**Selected extract:**
────────────────────

In this post it struck me to at least confirm which result was correct by drawing the above graph for both the objects and then counting all the point of intersections. Thus, confirming the correct answer. But while going to GeoGebra I realized my ignorance/ineptitude to draw such a graph. Though I think I used to be able to draw/know one.

Answer 1

$$f(x)=\begin{cases}x-\lfloor x\rfloor&\lfloor x\rfloor\equiv_20\\1+\lfloor x\rfloor-x&\lfloor x\rfloor\equiv_21\end{cases}$$

This is the periodic extension of $x\mapsto|x|$.

A non-piecewise definition would be:

$$f(x)=\frac{1-(-1)^{\lfloor x\rfloor}}{2}+(-1)^{\lfloor x\rfloor}(x-\lfloor x\rfloor)$$

To get a trigonometric sharp zig-zag as drawn you’d need to use a Fourier series or some similar idea. No simple trigonometric function will produce the zigzag shown there.

Answer 2

It is more commonly known as “triangle wave”:

https://en.m.wikipedia.org/wiki/Triangle_wave

(Not to be confused with the “sawtooth wave”.)

Answer 3

(1) $$x \mapsto \frac2\pi \arccos \cos \pi x$$

(2) $$x \mapsto 4 \left\vert \frac{x}2 - \left\lfloor \frac{x - 1}2 \right\rfloor \right\vert$$

────────────────────

**Provided information:**
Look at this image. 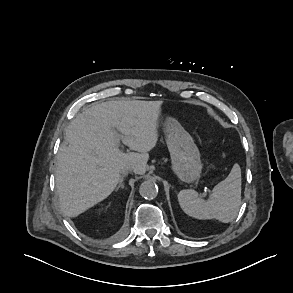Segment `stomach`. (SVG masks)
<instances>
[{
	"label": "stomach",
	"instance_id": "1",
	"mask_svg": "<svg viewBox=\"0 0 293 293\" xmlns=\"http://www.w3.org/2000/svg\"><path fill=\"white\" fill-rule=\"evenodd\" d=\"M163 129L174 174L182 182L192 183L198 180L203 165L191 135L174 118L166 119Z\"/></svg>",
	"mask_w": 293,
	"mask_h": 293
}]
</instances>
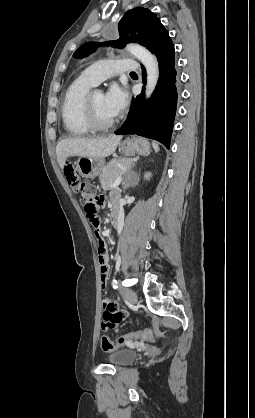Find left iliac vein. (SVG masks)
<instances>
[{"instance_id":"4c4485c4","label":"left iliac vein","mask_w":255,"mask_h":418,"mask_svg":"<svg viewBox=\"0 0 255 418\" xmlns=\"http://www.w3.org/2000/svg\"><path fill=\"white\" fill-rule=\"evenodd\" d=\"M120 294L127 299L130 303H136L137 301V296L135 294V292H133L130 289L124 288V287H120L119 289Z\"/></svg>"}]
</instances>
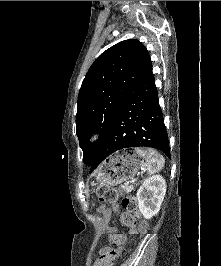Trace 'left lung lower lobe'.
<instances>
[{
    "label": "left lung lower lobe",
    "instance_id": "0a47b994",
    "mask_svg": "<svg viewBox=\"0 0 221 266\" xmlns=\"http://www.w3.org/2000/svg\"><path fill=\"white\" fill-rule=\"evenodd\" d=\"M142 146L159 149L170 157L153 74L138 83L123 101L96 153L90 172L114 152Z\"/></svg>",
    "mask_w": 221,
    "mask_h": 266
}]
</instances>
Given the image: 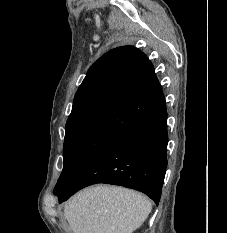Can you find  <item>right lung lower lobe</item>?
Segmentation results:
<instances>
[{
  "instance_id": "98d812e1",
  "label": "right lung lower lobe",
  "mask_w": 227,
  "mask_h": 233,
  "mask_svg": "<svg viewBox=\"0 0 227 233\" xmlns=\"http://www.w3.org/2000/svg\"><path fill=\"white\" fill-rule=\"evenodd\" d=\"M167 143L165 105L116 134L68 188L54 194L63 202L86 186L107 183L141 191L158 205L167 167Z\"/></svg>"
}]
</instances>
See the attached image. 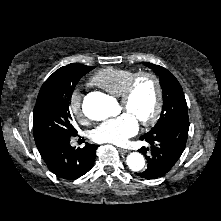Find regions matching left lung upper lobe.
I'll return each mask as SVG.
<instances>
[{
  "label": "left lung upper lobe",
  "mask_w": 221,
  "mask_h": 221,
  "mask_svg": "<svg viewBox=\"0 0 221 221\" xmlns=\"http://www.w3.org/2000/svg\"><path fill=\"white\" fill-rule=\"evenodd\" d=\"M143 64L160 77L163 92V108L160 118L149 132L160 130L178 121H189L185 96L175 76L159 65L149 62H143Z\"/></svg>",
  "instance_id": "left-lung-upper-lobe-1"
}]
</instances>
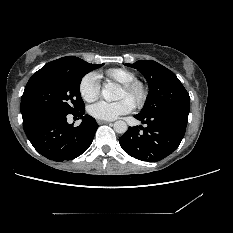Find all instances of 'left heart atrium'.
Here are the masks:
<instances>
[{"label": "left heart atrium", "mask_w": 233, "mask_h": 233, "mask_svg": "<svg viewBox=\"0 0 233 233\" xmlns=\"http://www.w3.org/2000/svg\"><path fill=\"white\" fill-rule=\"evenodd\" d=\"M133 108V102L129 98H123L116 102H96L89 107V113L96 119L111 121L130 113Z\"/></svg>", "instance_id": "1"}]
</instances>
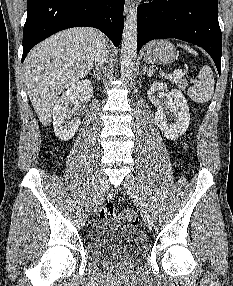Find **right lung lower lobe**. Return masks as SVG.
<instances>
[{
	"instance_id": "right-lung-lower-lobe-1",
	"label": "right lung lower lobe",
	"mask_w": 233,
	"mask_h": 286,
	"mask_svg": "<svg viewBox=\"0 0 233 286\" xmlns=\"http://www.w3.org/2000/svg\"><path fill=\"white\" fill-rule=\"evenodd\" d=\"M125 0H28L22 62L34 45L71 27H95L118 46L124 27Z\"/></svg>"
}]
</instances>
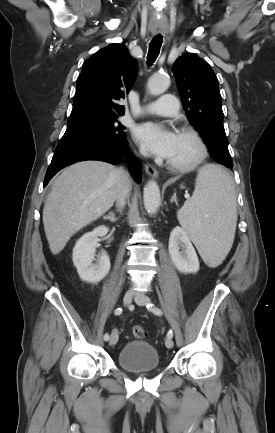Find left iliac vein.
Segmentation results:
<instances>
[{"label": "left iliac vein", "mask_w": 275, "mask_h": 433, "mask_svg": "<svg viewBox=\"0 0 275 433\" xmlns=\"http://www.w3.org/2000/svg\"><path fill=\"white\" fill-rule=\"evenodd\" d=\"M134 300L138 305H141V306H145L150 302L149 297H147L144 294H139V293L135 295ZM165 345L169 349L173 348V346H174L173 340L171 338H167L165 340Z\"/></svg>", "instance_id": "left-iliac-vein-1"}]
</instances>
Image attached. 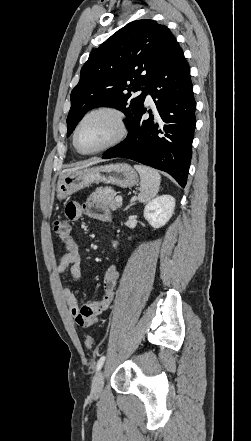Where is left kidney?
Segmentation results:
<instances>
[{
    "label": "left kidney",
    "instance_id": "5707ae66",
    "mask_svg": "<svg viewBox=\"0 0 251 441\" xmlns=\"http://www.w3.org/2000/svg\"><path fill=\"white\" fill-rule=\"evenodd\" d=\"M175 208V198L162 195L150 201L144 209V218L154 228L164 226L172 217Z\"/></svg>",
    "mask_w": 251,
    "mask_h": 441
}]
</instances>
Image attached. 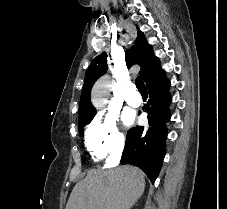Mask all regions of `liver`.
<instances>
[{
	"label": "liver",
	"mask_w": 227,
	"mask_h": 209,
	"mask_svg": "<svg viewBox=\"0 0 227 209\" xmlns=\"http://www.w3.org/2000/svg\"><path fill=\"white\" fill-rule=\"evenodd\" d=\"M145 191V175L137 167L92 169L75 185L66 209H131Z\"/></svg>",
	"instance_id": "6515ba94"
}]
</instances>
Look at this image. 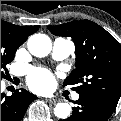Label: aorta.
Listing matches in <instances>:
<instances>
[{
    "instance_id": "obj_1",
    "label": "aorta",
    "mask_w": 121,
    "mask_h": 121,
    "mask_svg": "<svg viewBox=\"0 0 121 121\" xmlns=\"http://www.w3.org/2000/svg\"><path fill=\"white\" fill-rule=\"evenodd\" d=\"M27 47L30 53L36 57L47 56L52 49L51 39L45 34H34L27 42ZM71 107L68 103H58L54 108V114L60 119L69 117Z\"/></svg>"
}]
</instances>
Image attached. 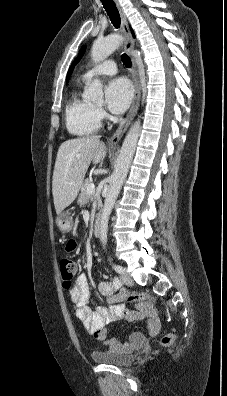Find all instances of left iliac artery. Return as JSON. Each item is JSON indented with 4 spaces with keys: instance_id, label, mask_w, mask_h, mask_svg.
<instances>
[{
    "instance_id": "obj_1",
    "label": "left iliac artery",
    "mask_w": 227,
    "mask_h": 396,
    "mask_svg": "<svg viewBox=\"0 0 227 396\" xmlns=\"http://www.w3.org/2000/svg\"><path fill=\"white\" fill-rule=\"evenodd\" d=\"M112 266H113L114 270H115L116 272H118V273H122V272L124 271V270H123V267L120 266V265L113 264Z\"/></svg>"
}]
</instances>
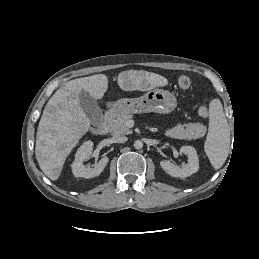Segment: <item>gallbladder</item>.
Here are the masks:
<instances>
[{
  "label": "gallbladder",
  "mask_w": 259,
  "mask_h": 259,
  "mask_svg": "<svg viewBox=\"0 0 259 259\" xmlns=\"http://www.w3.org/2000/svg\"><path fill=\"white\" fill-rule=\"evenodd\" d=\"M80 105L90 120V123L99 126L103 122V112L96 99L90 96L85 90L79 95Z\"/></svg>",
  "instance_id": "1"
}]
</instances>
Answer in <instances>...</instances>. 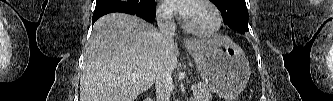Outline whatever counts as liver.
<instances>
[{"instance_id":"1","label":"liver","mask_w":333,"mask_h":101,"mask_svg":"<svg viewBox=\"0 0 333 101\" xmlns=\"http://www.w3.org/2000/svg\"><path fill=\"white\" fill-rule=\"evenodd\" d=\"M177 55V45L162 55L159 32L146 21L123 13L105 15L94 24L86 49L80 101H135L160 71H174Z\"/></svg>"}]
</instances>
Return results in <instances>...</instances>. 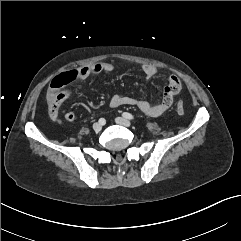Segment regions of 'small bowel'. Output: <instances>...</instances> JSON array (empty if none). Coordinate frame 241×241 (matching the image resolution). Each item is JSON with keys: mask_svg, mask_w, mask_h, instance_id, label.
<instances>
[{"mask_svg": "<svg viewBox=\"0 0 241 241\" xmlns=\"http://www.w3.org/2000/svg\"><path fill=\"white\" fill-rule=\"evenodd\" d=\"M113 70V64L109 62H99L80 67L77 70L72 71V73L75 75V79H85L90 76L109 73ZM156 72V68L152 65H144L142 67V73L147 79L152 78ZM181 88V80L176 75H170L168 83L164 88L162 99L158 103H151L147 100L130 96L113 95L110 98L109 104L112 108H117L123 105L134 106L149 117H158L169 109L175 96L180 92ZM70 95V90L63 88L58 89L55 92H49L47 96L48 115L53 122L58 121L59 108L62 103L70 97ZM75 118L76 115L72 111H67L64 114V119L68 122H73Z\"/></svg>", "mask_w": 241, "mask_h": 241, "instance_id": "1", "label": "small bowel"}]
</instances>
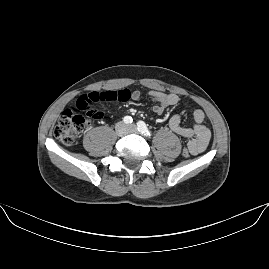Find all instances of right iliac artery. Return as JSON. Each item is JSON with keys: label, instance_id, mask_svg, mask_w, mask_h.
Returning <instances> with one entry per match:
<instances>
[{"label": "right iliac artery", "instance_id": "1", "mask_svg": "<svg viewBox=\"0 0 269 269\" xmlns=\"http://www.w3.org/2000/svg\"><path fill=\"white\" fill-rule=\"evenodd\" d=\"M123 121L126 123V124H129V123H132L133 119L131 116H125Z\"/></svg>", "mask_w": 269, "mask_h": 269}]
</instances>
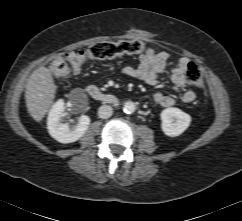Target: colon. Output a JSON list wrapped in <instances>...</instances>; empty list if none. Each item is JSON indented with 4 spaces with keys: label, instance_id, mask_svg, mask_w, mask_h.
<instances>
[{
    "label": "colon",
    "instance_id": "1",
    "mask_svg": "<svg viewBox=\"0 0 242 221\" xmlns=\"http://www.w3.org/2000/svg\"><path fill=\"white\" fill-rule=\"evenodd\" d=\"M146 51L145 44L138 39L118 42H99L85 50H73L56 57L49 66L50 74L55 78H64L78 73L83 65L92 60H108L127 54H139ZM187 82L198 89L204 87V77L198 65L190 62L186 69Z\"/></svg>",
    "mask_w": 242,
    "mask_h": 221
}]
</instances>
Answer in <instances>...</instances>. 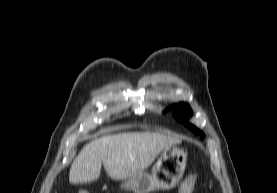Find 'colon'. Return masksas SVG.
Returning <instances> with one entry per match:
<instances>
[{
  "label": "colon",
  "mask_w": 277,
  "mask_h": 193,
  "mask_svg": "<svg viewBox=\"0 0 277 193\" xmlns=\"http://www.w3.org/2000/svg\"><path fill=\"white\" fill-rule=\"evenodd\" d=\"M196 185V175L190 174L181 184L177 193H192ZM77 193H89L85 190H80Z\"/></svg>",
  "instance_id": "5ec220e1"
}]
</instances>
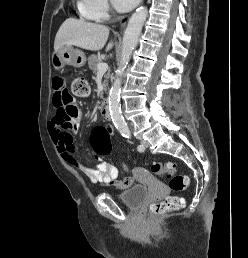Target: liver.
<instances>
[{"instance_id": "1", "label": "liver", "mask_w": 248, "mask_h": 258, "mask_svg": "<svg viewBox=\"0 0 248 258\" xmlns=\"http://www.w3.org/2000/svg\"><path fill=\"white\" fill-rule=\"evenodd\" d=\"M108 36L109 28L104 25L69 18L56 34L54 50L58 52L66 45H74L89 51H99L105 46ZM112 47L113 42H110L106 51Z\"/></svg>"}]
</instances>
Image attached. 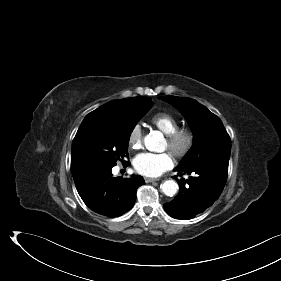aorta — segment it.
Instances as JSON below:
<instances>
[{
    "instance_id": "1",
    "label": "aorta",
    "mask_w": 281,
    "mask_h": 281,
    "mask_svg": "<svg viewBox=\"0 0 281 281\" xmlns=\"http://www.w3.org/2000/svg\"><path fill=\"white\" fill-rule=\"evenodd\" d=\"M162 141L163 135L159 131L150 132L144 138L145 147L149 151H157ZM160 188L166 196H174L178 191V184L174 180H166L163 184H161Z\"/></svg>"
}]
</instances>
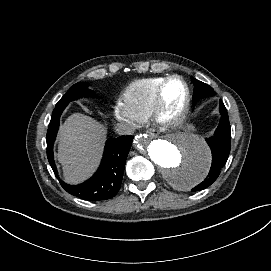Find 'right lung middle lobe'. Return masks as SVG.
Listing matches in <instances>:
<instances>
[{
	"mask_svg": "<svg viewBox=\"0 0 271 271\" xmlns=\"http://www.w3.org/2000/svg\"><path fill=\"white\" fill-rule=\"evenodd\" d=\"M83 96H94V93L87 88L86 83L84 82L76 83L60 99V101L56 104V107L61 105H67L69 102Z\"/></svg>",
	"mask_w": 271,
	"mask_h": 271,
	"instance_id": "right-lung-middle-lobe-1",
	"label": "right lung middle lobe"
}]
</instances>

────────────────────

**Challenge:** In the zigzag-graph thread above, condense the paragraph that begins "To get a trigonometric sharp zig-zag" into one shorter sentence that keeps its main facts.

**Answer:** A sharp zigzag like the one drawn needs a Fourier series or a similar idea, since no simple trigonometric function produces it.